** THE TASK **
Recast the lines between the line holding "有Rolex劳力士手表维修专家30余名，其中高" and the line holding "Amygdalus Dulcis", inclusive, as a Markdown table with the columns Number and Line text, skipping blank lines. Leave the pictures out.

Source rows
---*---

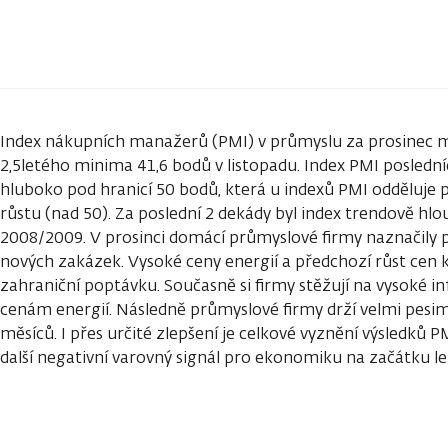
Index nákupních manažerů (PMI) v průmyslu za prosinec mí
2,5letého minima 41,6 bodů v listopadu. Index PMI poslední
hluboko pod hranicí 50 bodů, která u indexů PMI odděluje 
růstu (nad 50). Za poslední 2 dekády byl index trendově hl
2008/2009. V prosinci domácí průmyslové firmy naznačily p
nových zakázek. Vysoké ceny energií a předchozí růst cen
zahraniční poptávku. Současně si firmy stěžují na vysoké infl
cenám energií. Následně průmyslové firmy drží velmi pesimi
měsíců. I přes určité zlepšení je celkové vyznění výsledků P
další negativní varovný signál pro ekonomiku na začátku le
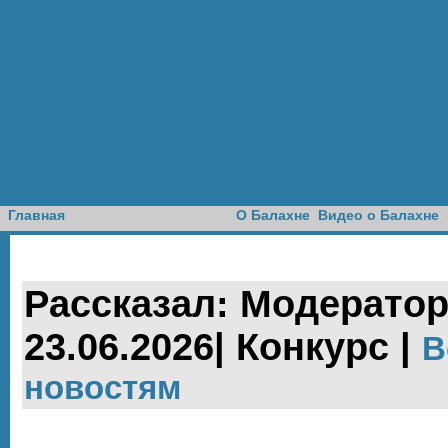
Доска объявлений
Главная
О Балахне
Видео о Балахне
Рассказал: Модератор
23.06.2026| Конкурс |
В
новостям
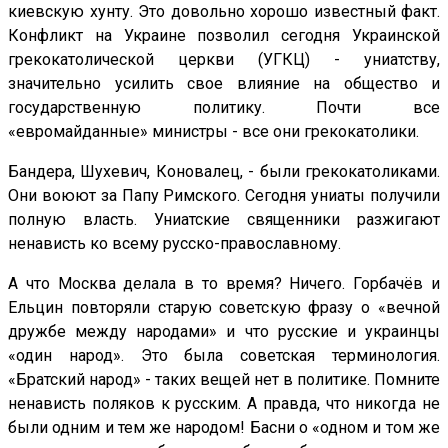
киевскую хунту. Это довольно хорошо известный факт.
Конфликт на Украине позволил сегодня Украинской
грекокатолической церкви (УГКЦ) - униатству,
значительно усилить свое влияние на общество и
государственную политику. Почти все
«евромайданные» министры - все они грекокатолики.
Бандера, Шухевич, Коновалец, - были грекокатоликами.
Они воюют за Папу Римского. Сегодня униаты получили
полную власть. Униатские священники разжигают
ненависть ко всему русско-православному.
А что Москва делала в то время? Ничего. Горбачёв и
Ельцин повторяли старую советскую фразу о «вечной
дружбе между народами» и что русские и украинцы
«один народ». Это была советская терминология.
«Братский народ» - таких вещей нет в политике. Помните
ненависть поляков к русским. А правда, что никогда не
были одним и тем же народом! Басни о «одном и том же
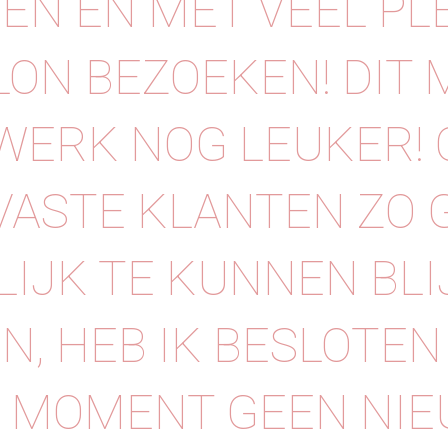
EN EN MET VEEL PL
LON BEZOEKEN! DIT
WERK NOG LEUKER!
VASTE KLANTEN ZO 
IJK TE KUNNEN BLI
N, HEB IK BESLOTE
T MOMENT GEEN NI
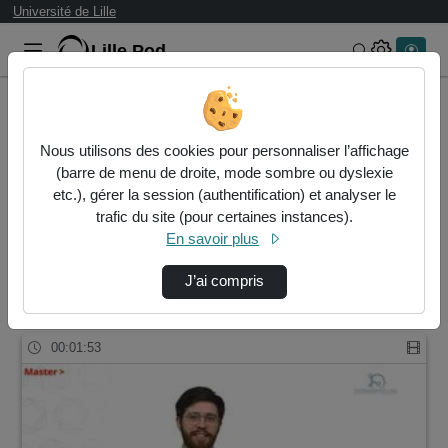
Université de Lille
Lille.Pod
Rechercher 
Accueil
Rechercher
Nous utilisons des cookies pour personnaliser l’affichage
Résultats de la recherche
(barre de menu de droite, mode sombre ou dyslexie
etc.), gérer la session (authentification) et analyser le
trafic du site (pour certaines instances).
Filtres actifs (cliquer pour en retirer) :
En savoir plus
master-biologie-sante
master
master-biologie-sante
medecine
J’ai compris
1 vidéo trouvée
00:01:53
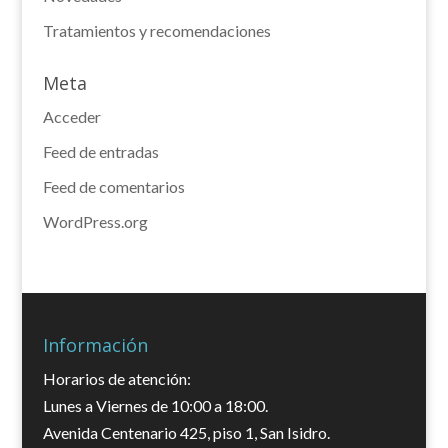
Tratamientos y recomendaciones
Meta
Acceder
Feed de entradas
Feed de comentarios
WordPress.org
Información
Horarios de atención:
Lunes a Viernes de 10:00 a 18:00.
Avenida Centenario 425, piso 1, San Isidro.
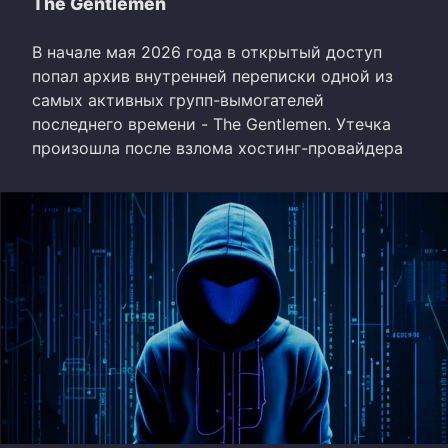
The Gentlemen
В начале мая 2026 года в открытый доступ
попал архив внутренней переписки одной из
самых активных групп-вымогателей
последнего времени - The Gentlemen. Утечка
произошла после взлома хостинг-провайдера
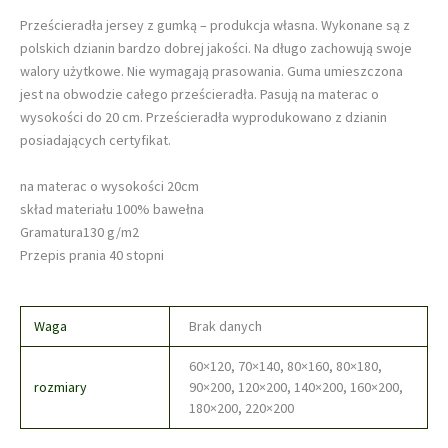
Prześcieradła jersey z gumką – produkcja własna. Wykonane są z
polskich dzianin bardzo dobrej jakości. Na długo zachowują swoje
walory użytkowe. Nie wymagają prasowania. Guma umieszczona
jest na obwodzie całego prześcieradła. Pasują na materac o
wysokości do 20 cm. Prześcieradła wyprodukowano z dzianin
posiadających certyfikat.
na materac o wysokości 20cm
skład materiału 100% bawełna
Gramatura130 g/m2
Przepis prania 40 stopni
Waga
Brak danych
60×120, 70×140, 80×160, 80×180,
rozmiary
90×200, 120×200, 140×200, 160×200,
180×200, 220×200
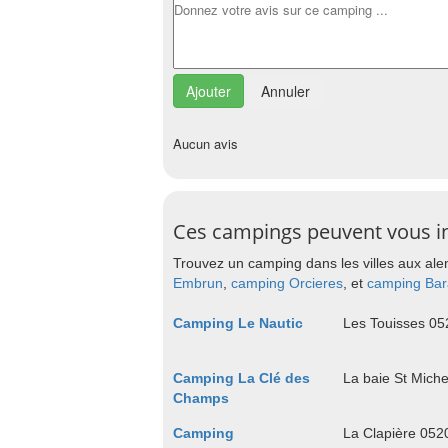
Annuler
Aucun avis
Ces campings peuvent vous i
Trouvez un camping dans les villes aux ale
Embrun
,
camping Orcieres
, et
camping Bara
Camping Le Nautic
Les Touisses 0
Camping La Clé des
La baie St Mic
Champs
Camping
La Clapière 0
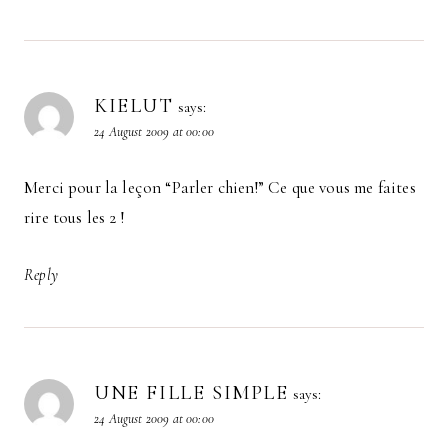
KIELUT
says:
24 August 2009 at 00:00
Merci pour la leçon “Parler chien!” Ce que vous me faites
rire tous les 2 !
Reply
UNE FILLE SIMPLE
says:
24 August 2009 at 00:00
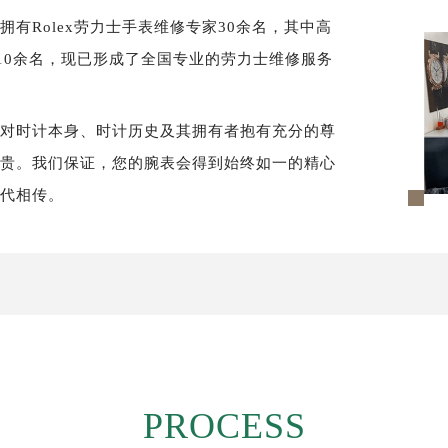
有Rolex劳力士手表维修专家30余名，其中高
10余名，现已形成了全国专业的劳力士维修服务
须对时计本身、时计历史及其拥有者抱有充分的尊
尊贵。我们保证，您的腕表会得到始终如一的精心
世代相传。
PROCESS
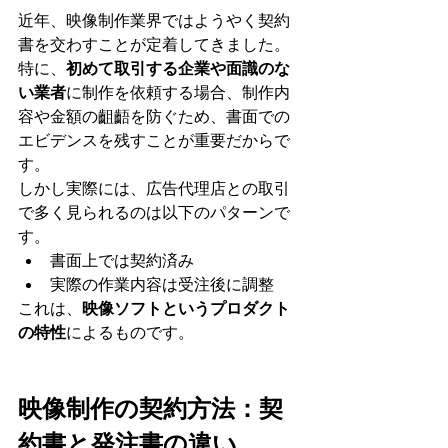
近年、映像制作業界ではようやく契約
書を交わすことが定着してきました。
特に、
初めて取引する企業や面識のな
い業者
に制作を依頼する場合、制作内
容や金額の齟齬を防ぐため、書面での
エビデンスを残すことが重要だからで
す。
しかし実際には、広告代理店との取引
で多く見られるのは以下のパターンで
す。
書面上では契約済み
実際の作業内容は受注後に調整
これは、
映像ソフトというプロダクト
の特性
によるものです。
映像制作の契約方法：契
約書と発注書の違い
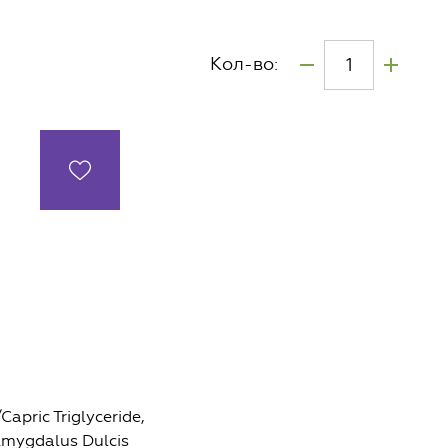
Кол-во:
apric Triglyceride,
Amygdalus Dulcis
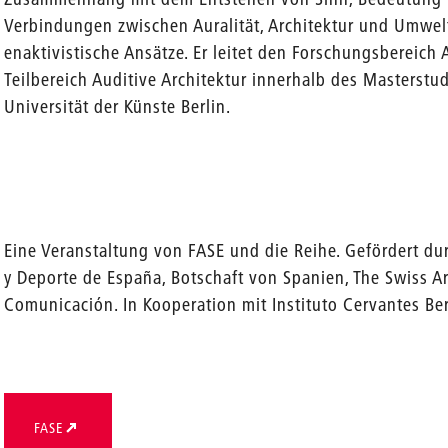
Verbindungen zwischen Auralität, Architektur und Umwe
enaktivistische Ansätze. Er leitet den Forschungsbereich 
Teilbereich Auditive Architektur innerhalb des Masterst
Universität der Künste Berlin.
Eine Veranstaltung von FASE und die Reihe. Gefördert du
y Deporte de España, Botschaft von Spanien, The Swiss Ar
Comunicación. In Kooperation mit Instituto Cervantes Ber
FASE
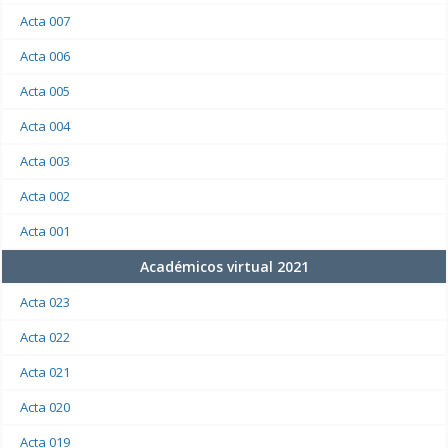
Acta 007
Acta 006
Acta 005
Acta 004
Acta 003
Acta 002
Acta 001
Académicos virtual 2021
Acta 023
Acta 022
Acta 021
Acta 020
Acta 019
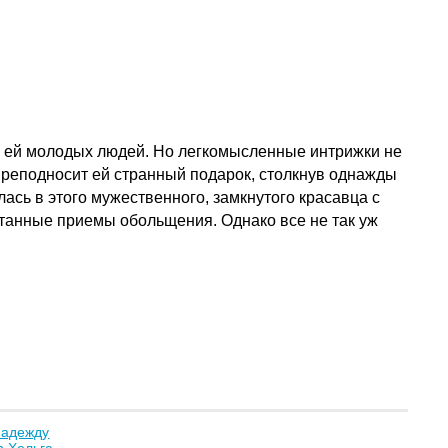
я ей молодых людей. Но легкомысленные интрижки не
 преподносит ей странный подарок, столкнув однажды
сь в этого мужественного, замкнутого красавца с
пытанные приемы обольщения. Однако все не так уж
надежду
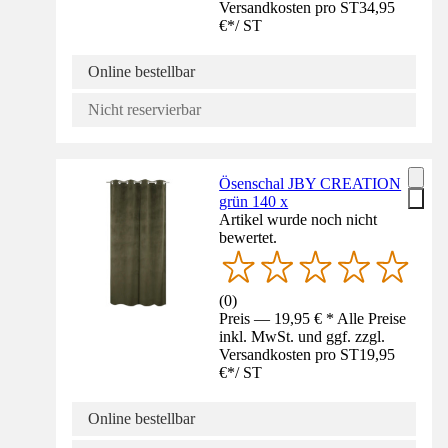
Versandkosten pro ST
34,95
€
*
/
ST
Online bestellbar
Nicht reservierbar
Ösenschal JBY CREATION
grün 140 x
Artikel wurde noch nicht
bewertet.
(
0
)
Preis — 19,95 € * Alle Preise
inkl. MwSt. und ggf. zzgl.
Versandkosten pro ST
19,95
€
*
/
ST
Online bestellbar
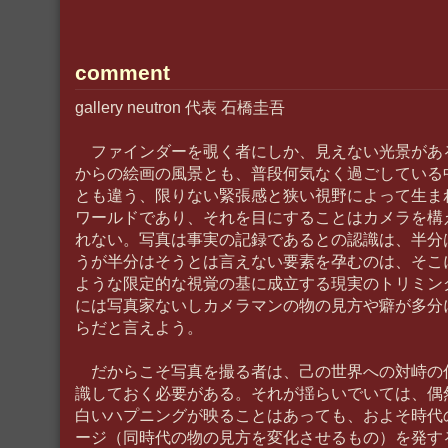
comment
gallery neutron 代表 石橋圭吾
ファインダーを覗く者にしか、見えない光景があ
からの絵画の風景とも、普段何気なく過ごしている
とも違う、限りない緊張感と狭い視野によって生ま
ワールドであり、それを目にすることはカメラを構
れない。写真は事実の記録であるとの認識は、半分
うが半分はそうとは言えない要素を孕むのは、そこ
ような限定的な視覚の基に成立する現実のトリミン
には写真家ないしカメラマンの物の見方や癖が多分
らだと言えよう。
だからこそ写真を撮る者は、己の世界への対峙の
識しておく必要がある。それが揺らいでいては、偶
白いハプニングが映ることはあっても、およそ時代
ージ（同時代の物の見方を変化させるもの）を発す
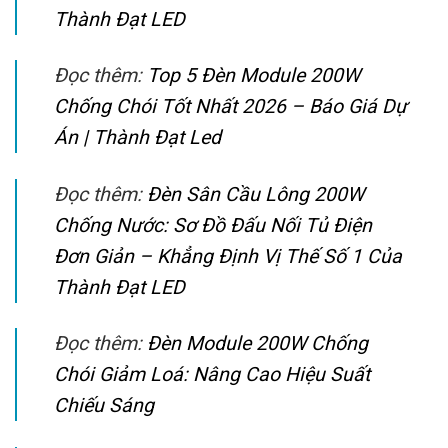
Thành Đạt LED
Đọc thêm:
Top 5 Đèn Module 200W
Chống Chói Tốt Nhất 2026 – Báo Giá Dự
Án | Thành Đạt Led
Đọc thêm:
Đèn Sân Cầu Lông 200W
Chống Nước: Sơ Đồ Đấu Nối Tủ Điện
Đơn Giản – Khẳng Định Vị Thế Số 1 Của
Thành Đạt LED
Đọc thêm:
Đèn Module 200W Chống
Chói Giảm Loá: Nâng Cao Hiệu Suất
Chiếu Sáng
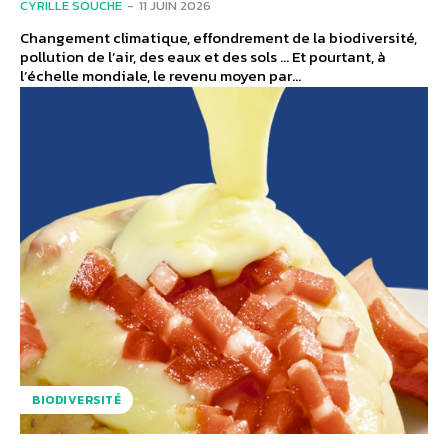
CYRILLE SOUCHE
-
11 JUIN 2026
Changement climatique, effondrement de la biodiversité,
pollution de l’air, des eaux et des sols … Et pourtant, à
l’échelle mondiale, le revenu moyen par...
BIODIVERSITÉ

---*---

** COMPLETED EXERCISE **
| Number | Line text |
|---|---|
| 1 | 有Rolex劳力士手表维修专家30余名，其中高 |
| 2 | 10余名，现已形成了全国专业的劳力士维修服务 |
| 3 | 须对时计本身、时计历史及其拥有者抱有充分的尊 |
| 4 | 尊贵。我们保证，您的腕表会得到始终如一的精心 |
| 5 | 世代相传。 |
| 6 | PROCESS |
| 7 | 近年、映像制作業界ではようやく契約 |
| 8 | 書を交わすことが定着してきました。 |
| 9 | 特に、 |
| 10 | 初めて取引する企業や面識のな |
| 11 | い業者 |
| 12 | に制作を依頼する場合、制作内 |
| 13 | 容や金額の齟齬を防ぐため、書面での |
| 14 | エビデンスを残すことが重要だからで |
| 15 | す。 |
| 16 | しかし実際には、広告代理店との取引 |
| 17 | で多く見られるのは以下のパターンで |
| 18 | す。 |
| 19 | 書面上では契約済み |
| 20 | 実際の作業内容は受注後に調整 |
| 21 | これは、 |
| 22 | 映像ソフトというプロダクト |
| 23 | の特性 |
| 24 | によるものです。 |
| 25 | 映像制作の契約方法：契 |
| 26 | 約書と発注書の違い |
| 27 | Кол-во: |
| 28 | apric Triglyceride, |
| 29 | Amygdalus Dulcis |